EXTRAIT DU DOCUMENT:
La chevauchée (peu fantastique) devait être une des étapes de la reconquête de la bonne (voire bonasse) ville de Bordeaux. Le quartier attaqué ce jour-ci (Saint Augustin) ne se doutait pas de l'honneur qui lui était fait et allait se rendre de bonne grâce (ici on vote à droite à 60-70%). Les murailles tomberont facilement.
La majesté de cet équipage, sa bonhomie, sa fierté d'elle-même (chaque visage étant illuminé d'une félicité digne d'une extase mystique) m'évoquait furieusement les souveraines promenades aux jardins de Versailles de feu Louis le Quatorzième entouré de ses courtisans, ébahis par l'insigne honneur qui leur était ainsi fait.
Mais la scénette avait également quelque chose de burlesque, on pensait à un Monsieur Jourdain qui (toutes proportions gardées) se vêt des habits de la classe bobo (habits du quartier).
Ce cocasse décalage, le citoyen Juppé et ses acolytes ne le perçoivent pas. La vision de cette visite électorale, donnant à voir le Prince et sa Cour, se mirant dans l'objectif avec un naturel (trop) feint, devant ses administrés est aussi surprenante que la fable du roi dont le tailleur vantant les qualités d'un tissu impalpable le fit se pavaner nu devant les sujets de son royaume.
Cette artificialité qui masque une probable rigidité longtemps reprochée à cet énarque ne cède pas devant ses louables efforts.
Quelle est, alors, la représentation qu'a le politique de lui-même et de ses administrés? Se doit-il de sacrifier à ces bains de foule (foule bien clairsemée il est vrai) dans une mise en scène (forçons le trait) du Roi allant toucher les écrouelles du bon peuple? Cet homme certainement plus coutumier des voyages en classe affaire et voiture avec chauffeur se sent-il obligé de singer l'électeur qu'il convoite tout en conservant l'attitude d'une classe protégeant ses privilèges?
Cette scène des plus anecdotiques m'a surpris (à moitié) car elle contraste avec le Juppé que l'on rencontre facilement, le dimanche matin au marché, achetant sa tranche de jambon, au parc où il promène sa progéniture.
Avons-nous besoin pour offrir nos voix, d'être soumis à cette condescendance à peine voilée, à cette attitude empruntée à la maladresse calculée, à ce paternalisme qui ne dit pas son nom?
Quel échange peut-on vraiment avoir avec cet homme entouré de ses 10 (futurs) adjoints, le tout sous l'oeil d'une caméra?

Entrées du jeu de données
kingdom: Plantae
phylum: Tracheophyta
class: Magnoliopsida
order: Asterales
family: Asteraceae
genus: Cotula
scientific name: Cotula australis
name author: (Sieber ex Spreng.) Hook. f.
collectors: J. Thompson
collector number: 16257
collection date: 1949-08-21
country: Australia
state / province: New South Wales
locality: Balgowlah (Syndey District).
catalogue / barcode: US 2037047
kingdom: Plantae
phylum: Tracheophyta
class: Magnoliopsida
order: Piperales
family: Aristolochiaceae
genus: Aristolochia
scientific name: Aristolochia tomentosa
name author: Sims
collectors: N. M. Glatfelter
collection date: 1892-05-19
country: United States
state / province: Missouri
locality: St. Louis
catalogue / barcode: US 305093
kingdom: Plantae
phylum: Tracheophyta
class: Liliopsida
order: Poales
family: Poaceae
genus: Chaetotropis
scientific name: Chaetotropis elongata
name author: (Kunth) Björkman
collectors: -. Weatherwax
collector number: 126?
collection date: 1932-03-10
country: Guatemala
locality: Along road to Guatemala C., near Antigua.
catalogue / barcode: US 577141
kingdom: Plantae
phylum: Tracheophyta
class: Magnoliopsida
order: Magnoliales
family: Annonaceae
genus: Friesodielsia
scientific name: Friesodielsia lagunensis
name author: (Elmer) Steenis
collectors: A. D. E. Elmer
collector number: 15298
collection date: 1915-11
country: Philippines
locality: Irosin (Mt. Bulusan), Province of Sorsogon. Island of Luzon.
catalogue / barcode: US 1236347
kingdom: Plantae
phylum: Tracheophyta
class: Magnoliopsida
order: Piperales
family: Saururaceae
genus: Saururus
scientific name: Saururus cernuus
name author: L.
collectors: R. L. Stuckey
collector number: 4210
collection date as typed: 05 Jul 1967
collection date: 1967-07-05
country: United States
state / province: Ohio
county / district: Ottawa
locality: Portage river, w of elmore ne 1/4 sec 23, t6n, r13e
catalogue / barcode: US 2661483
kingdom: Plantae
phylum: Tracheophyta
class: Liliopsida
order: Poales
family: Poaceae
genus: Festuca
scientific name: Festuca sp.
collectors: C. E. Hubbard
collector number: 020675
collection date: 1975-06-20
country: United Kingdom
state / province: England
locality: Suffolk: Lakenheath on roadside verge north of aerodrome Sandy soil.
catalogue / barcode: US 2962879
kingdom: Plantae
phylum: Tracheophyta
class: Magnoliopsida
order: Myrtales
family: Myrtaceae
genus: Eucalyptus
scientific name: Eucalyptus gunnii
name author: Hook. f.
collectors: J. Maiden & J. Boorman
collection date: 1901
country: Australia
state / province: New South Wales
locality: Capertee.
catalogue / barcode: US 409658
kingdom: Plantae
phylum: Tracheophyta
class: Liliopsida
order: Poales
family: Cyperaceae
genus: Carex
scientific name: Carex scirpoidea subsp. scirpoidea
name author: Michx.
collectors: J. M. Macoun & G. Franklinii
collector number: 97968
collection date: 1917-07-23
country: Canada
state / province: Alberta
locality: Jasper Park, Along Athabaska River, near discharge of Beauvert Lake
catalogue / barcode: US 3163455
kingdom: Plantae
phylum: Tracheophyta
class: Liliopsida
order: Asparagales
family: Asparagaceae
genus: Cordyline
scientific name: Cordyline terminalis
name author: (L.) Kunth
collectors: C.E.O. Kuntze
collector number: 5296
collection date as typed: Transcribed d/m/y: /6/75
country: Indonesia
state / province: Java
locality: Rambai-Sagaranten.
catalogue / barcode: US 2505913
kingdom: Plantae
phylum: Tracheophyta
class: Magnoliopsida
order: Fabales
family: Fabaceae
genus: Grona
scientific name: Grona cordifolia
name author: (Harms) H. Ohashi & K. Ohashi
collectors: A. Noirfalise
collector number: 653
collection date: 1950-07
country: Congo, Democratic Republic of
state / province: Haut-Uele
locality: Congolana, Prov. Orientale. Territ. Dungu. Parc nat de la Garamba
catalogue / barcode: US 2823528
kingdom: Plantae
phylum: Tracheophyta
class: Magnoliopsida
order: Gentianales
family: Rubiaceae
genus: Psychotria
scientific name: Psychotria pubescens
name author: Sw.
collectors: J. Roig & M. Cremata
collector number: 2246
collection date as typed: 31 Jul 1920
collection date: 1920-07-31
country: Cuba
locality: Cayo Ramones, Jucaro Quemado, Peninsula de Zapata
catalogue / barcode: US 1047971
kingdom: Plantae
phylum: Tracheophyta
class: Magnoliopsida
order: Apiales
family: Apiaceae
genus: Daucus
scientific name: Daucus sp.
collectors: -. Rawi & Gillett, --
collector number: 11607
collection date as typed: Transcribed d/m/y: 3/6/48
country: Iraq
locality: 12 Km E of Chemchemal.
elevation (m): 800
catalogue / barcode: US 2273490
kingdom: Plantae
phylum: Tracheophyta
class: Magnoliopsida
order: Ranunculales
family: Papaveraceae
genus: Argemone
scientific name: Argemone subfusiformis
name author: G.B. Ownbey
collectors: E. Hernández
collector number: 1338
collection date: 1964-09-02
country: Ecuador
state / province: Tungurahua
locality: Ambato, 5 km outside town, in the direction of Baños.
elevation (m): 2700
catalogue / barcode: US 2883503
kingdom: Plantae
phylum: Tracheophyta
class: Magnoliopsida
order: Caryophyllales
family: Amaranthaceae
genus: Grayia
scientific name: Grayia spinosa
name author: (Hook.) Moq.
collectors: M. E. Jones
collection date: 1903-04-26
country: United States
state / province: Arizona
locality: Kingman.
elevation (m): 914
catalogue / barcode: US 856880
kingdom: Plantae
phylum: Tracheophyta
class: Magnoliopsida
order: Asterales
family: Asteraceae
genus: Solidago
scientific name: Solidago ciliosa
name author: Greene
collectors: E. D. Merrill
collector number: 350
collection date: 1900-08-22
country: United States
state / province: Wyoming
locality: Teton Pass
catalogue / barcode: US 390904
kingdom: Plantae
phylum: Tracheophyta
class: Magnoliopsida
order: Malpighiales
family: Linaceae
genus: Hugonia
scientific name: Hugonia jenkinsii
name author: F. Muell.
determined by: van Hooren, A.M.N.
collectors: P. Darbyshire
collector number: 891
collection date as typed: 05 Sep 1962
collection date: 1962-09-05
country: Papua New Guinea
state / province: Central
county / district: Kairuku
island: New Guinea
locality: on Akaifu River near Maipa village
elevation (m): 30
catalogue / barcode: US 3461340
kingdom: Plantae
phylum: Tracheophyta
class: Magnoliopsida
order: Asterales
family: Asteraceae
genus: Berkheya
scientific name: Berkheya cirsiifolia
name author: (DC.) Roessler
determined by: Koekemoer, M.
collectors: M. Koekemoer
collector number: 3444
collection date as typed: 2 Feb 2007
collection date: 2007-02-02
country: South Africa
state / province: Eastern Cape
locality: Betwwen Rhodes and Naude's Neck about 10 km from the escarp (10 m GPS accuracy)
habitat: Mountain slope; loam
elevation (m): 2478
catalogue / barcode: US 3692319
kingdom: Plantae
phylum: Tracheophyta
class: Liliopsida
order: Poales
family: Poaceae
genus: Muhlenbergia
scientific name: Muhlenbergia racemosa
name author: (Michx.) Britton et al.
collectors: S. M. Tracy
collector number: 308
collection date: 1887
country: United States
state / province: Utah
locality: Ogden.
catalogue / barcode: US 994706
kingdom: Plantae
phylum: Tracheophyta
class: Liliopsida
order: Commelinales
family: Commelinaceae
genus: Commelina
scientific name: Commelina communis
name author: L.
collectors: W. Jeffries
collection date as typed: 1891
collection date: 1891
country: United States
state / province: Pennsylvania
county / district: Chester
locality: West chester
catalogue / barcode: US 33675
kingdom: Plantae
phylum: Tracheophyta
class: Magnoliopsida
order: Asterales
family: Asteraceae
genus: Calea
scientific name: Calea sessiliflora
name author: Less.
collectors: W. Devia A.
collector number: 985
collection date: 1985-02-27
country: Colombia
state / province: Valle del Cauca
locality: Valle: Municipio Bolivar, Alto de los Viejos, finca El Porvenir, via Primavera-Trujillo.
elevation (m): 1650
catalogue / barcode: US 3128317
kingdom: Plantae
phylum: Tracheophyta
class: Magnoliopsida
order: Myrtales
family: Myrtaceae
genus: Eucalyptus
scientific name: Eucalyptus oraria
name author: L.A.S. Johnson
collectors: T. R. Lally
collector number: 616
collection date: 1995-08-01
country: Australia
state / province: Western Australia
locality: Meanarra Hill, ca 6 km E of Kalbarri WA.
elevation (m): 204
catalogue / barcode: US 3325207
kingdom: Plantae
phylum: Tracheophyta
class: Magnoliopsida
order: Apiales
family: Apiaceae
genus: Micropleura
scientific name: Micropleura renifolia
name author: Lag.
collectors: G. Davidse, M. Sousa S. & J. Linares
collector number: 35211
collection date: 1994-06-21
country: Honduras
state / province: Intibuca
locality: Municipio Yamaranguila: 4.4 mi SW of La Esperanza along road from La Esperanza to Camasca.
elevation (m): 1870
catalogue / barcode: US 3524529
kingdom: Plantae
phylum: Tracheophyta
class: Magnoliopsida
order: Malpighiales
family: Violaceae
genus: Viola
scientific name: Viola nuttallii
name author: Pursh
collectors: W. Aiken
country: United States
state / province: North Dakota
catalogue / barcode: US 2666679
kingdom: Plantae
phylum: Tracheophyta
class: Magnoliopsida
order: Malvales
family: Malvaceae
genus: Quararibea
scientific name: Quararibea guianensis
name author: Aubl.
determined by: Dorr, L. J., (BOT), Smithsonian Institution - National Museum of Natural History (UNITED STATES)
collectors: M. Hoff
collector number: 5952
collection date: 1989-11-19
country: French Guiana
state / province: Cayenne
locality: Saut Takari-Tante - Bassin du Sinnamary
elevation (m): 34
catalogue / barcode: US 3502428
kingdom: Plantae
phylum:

CONSIGNES:
Prolongez le texte sur la visite électorale de Juppé dans le quartier Saint Augustin à la suite de sa dernière phrase.

RÉSULTAT OBTENU:
Serions-nous sensibles à un Juppé en jeans et bras de chemise, à pied ou seul sur son vélo faisant du porte à porte comme un candidat écolo, serrant des mains populaires, écoutant des propos biens bistrotiers?
Son prédécesseur qui lui tint la place au chaud durant ses vacances de deux ans, n'avait pas démérité, lui, en venant sonner à ma porte un dimanche matin, à pied, simplement accompagné d'une adjointe à l'air affable. Il n'y avait, il est vrai, aucune caméra pour l'immortaliser ainsi.
Je me souviens de la stupéfaction du Prince consort du Danemark (l'é-pou! pou! pou! de la Reine) en visite privée en France, dans sa voiture familiale qui vit des motards de la Maréchaussée lui intimer l'ordre impérieux de se garer dans la boue du bas-côté de la route de campagne afin de laisser passer la procession des 4 ou 5 voitures d'un secrétaire d'état aux champs. "Jamais un élu ou un membre de la famille royale ne se permettrait une telle arrogance à l'égard de ses administrés, un tel comportement déclencherait un scandale politique."
Le Français demeure un indécrottable royaliste, le Prince qui descend du trône "en toute simplicité" pour se rapprocher de son peuple suffit à le flatter.
Tout ceci est bien futile et sans importance, Monsieur Alain Juppé mène sa campagne tambour-battant, serre les mains sur les marchés, organise des réunions publiques, s'invite aux dîners privés de ses adjoints qui ouvrent leur table pour l'occasion à une clientèle choisie.
Tout à fait honorable et réconfortant de civisme républicain venant d'un futur maire à qui la ville est offerte. Il exécute humblement son rôle de candidat, seul, sans opposition motivée désireuse de tenter sa chance.
Une fois de plus, il n'y aura pas de débat démocratique.